QUESTIONS ON THE MATERIAL —
**a)** Answer these from the text on knowledge anchors:
(i) The algorithms will perform well when the data graph's taxonomy has a depth higher than what number?
(ii) Which key problem in personalisation and adaptation does the text say knowledge anchors can be applied to solve?
(iii) What does the text name as one of the popular choices for addressing that problem?
**b)** Reproduce the text on knowledge anchors word for word from "9.4. Generality and" to "higher than 2.".

DOCUMENT TEXT —
■ ■ ■ ■ ■ ■ ■

9.4. Generality and further applications

The proposed exploration approach includes formal definitions for the algorithms used in both parts – identifying ${KA}_{DG}$ and generating a path and transition narratives. Both parts are generic and can be applied over different data graphs and adopted in any domain represented with a data graph. The algorithms will perform well when the taxonomy of the data graph has depth higher than 2.

Applications of knowledge anchors. The formal description of the ${KA}_{DG}$ provides a generic solution for identifying familiar entities over data graphs, which make such entities useful in different ways. We have shown here how ${KA}_{DG}$ enable operationalising the subsumption theory for meaningful learning to generate exploration paths for knowledge expansion. There are other possible applications beyond data graph exploration. For example, our approach for identifying ${KA}_{DG}$ can be applied to ontology summarisation where ${KA}_{DG}$ allow capturing layman users’ view of the domain. Furthermore, ${KA}_{DG}$ can be applied to solve the key problem of ‘cold start’ in personalisation and adaptation. One of the popular choices for addressing the cold start problem is a dialogue system with the user. The data graphs can provide a large knowledge pool to implement such probing dialogue, however, one needs to select entities from the vast amount of possibilities for probing to avoid too long interactions with the user. ${KA}_{DG}$ can be such entities, e.g. we have proposed an approach to detect user domain familiarity by exploiting ${KA}_{DG}$ for probing interactions over data graph concepts [2].

■ ■ ■ ■ ■ ■ ■

RECORDS —

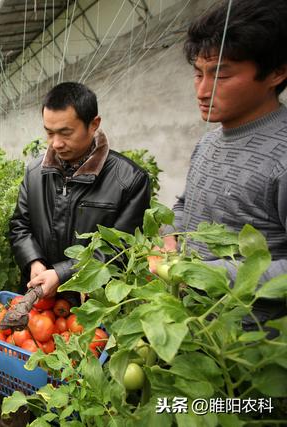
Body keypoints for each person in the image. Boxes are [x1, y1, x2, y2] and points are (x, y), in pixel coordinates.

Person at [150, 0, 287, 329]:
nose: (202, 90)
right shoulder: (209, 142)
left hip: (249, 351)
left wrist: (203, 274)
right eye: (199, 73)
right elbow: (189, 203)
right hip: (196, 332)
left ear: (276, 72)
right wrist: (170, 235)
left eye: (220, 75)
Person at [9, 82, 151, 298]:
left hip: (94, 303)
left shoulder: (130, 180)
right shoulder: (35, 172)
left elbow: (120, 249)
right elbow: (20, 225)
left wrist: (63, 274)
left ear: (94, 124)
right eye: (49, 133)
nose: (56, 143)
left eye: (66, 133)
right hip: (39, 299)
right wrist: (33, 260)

■ ■ ■ ■ ■ ■ ■

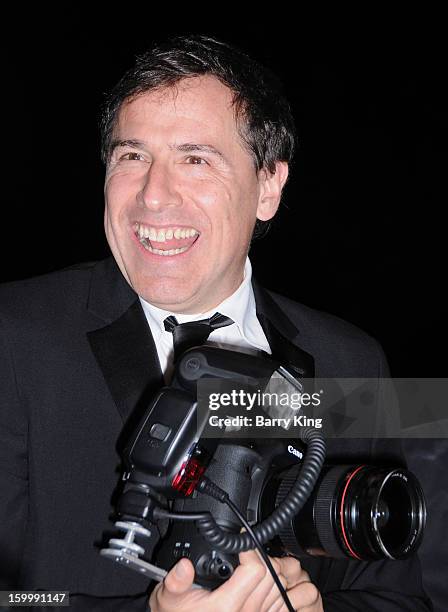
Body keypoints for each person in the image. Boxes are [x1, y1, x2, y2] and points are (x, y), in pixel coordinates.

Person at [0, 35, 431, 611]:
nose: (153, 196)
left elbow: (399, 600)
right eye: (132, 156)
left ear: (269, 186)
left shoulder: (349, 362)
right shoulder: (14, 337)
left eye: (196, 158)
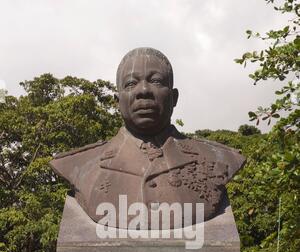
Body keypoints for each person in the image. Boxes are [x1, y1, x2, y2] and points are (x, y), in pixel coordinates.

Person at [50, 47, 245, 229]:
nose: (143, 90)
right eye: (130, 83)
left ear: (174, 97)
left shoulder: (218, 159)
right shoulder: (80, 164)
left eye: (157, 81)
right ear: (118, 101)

■ ■ ■ ■ ■ ■ ■

SOLUTIONS TO EACH TASK —
**a)**
(i) 2
(ii) The "cold start" problem
(iii) A dialogue system with the user

**b)**
9.4. Generality and further applications

The proposed exploration approach includes formal definitions for the algorithms used in both parts – identifying ${KA}_{DG}$ and generating a path and transition narratives. Both parts are generic and can be applied over different data graphs and adopted in any domain represented with a data graph. The algorithms will perform well when the taxonomy of the data graph has depth higher than 2.